--- Texte source ---
• • •

Les Suisses et les Nazis: le rapport Bergier pour tous

Les Suisses et les Nazis: le rapport Bergier pour tous

Suite à la crise suscitée par les «fonds en déshérence» (après la 2e guerre mondiale), le Conseil fédéral avait mandaté une «Commission indépendante d’experts Suisse-Seconde guerre mondiale» (dite «Commision Bergier») pour traiter une série de questions controversées de la politique suisse, telles que la politique des réfugié-e-s ou les relations économiques entre la Suisse et le IIIe Reich. En mars 2002, cette commission déposa un rapport de 11000 pages (28 volumes).

Une synthèse était nécessaire. Exercice périlleux, dont Pietro Boschetti se tire avec honneur. Dans un espace restreint (moins de 200 pages), il présente de manière didactique les thèmes abordés par la Commission Bergier1.

Loin d’être une «attaque contre toute la population suisse», ce texte établit les responsabilités des élites dirigeantes. En ce qui concerne la politique des réfugiés, Boschetti signale le rôle des autorités civiles, ainsi que du haut commandement de l’armée; d’autre part, il rappelle les résistances que cette politique a rencontrées au sein de la population2. Rappelons que le Conseil fédéral disposait, depuis septem-bre 1939, des pleins pouvoirs et se jugeait investi d’une mission supérieure, derrière laquelle le peuple n’avait qu’à se ranger.

• • •

--- Données affichées ---
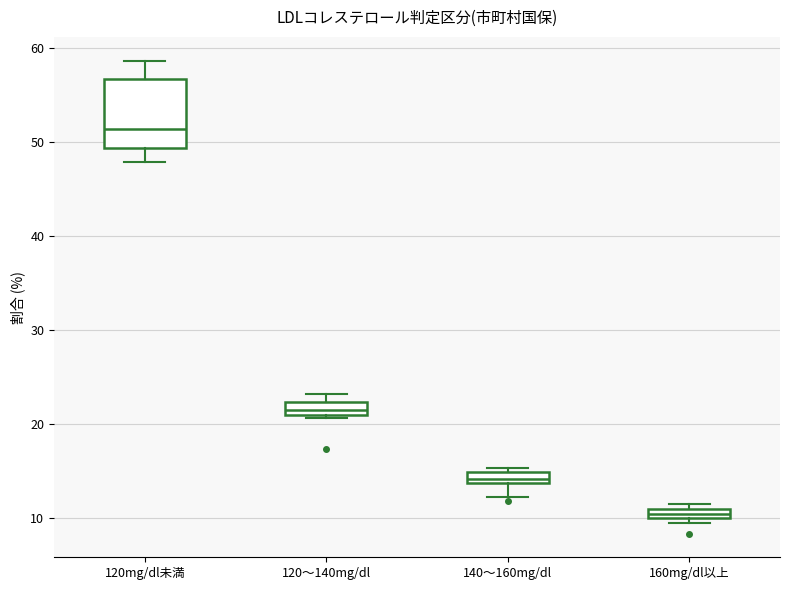

Which box has the lowest median line?

160mg/dl以上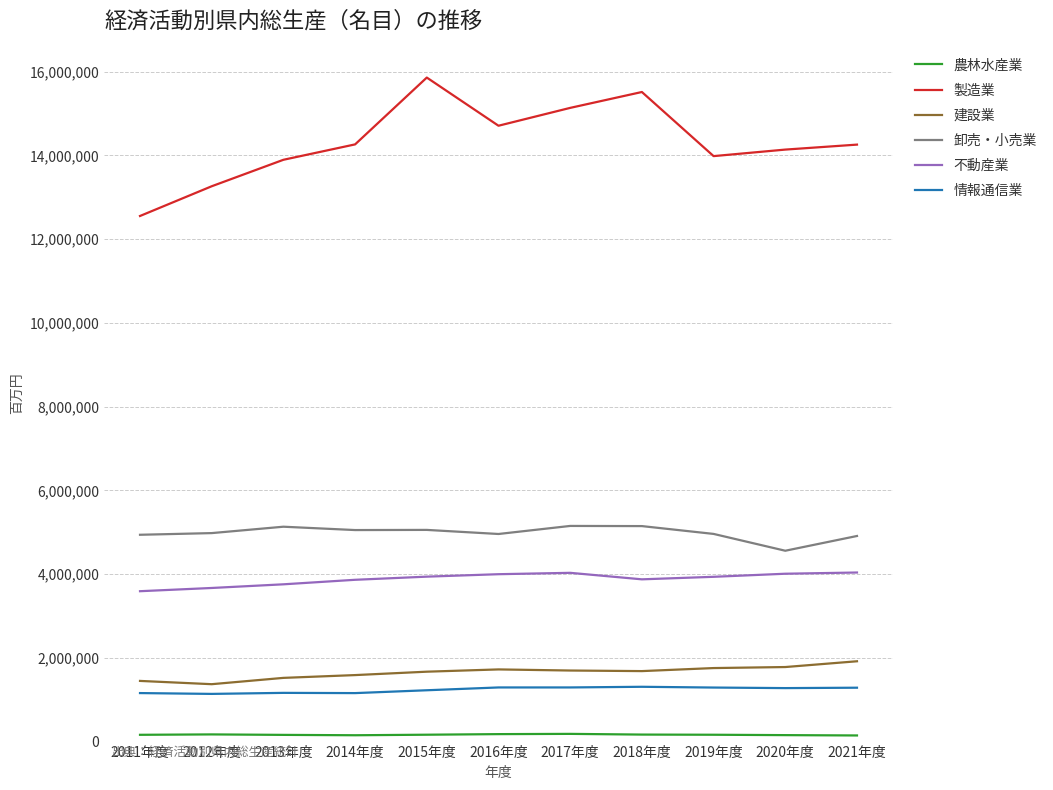

Rank the series by their maximum value, from highest to lowest.

製造業, 卸売・小売業, 不動産業, 建設業, 情報通信業, 農林水産業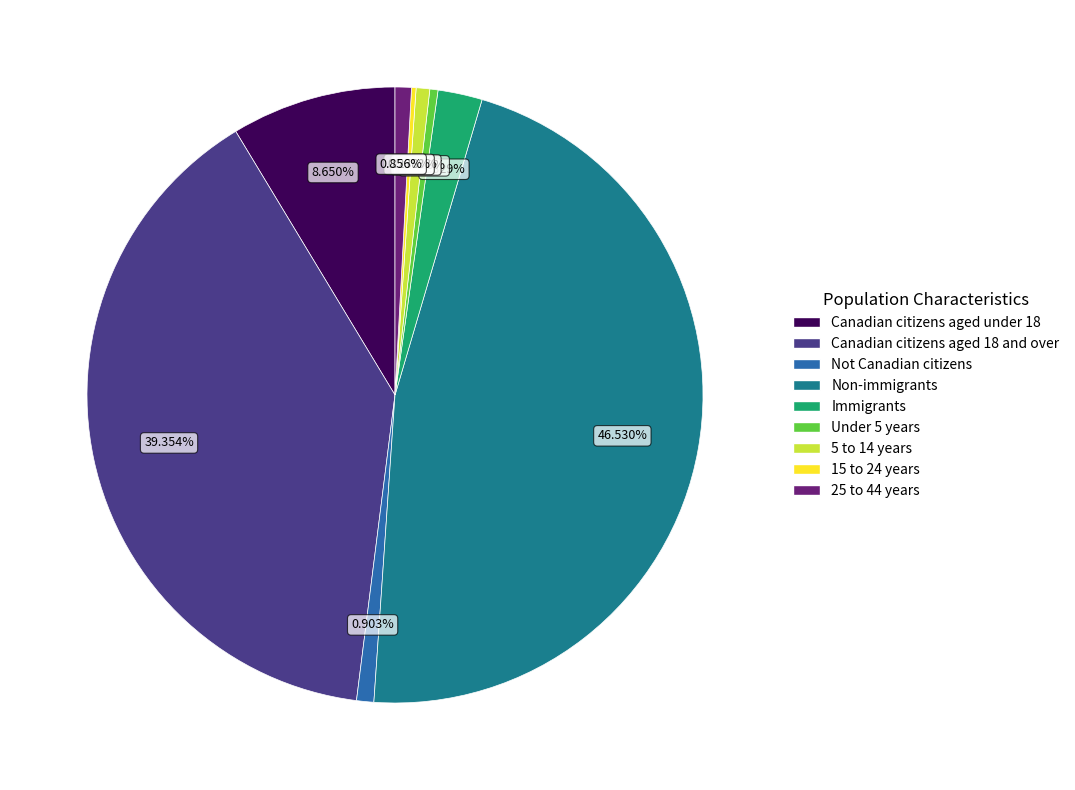

Is there any slice that represents more than half of the pie?

No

• • •

--- Consignes de l'exercice ---
Reprenez le texte sur le rapport Bergier et prolongez-le à partir de sa dernière phrase. Les lignes ci-dessus forment un matériau distinct, sans lien avec le texte sur le rapport Bergier.

--- Résultat de l'exercice ---
Dans sa préface, le professeur Bergier rappelle la nécessité du devoir de mémoire: «J’ai dit cent fois au cours de ces dernières années et je le répète ici: l’historien n’est pas un juge, une Commission n’est pas un tribunal. Il ne sert à rien de condamner les uns, d’absoudre les autres. Ce qu’il faut, c’est savoir et comprendre. Un pays, un peuple, ne peut accomplir son destin et décider de son avenir que s’il est au clair avec son passé, quel que soit celui-ci, fait d’ombres et de lumières. Il doit en assumer toute la responsabilité, non juridique, mais historique.»3

Une «mémoire courte»

Le travail de Pietro Boschetti aurait dû avoir une contrepartie en langue allemande. Mais, en Suisse allémanique, la recherche historique se heurte à des obstacles certains… Une fondation bâloise, qui finançait le projet, ayant «retiré ses billes», la version allemande a passé à la trappe. Heureusement, pour la version française, un éditeur indépendant a accepté de publier cette synthèse.

Ainsi, nos compatriotes alémaniques (sans oublier les Tessinois et les Romanches) sont privés d’un texte utile. La montée de la droite nationale conservatrice (adepte d’une histoire suisse mythique) suscite un climat délétère que l’on pensait disparu depuis les années 70. A cette époque, certains mandarins avaient tenté d’empêcher la publication d’un recueil de textes sur l’histoire du mouvement ouvrier, faisant suite à un séminaire organisé par des étudiant-e-s de l’Université de Zurich4.

«Ces étranges patriotes»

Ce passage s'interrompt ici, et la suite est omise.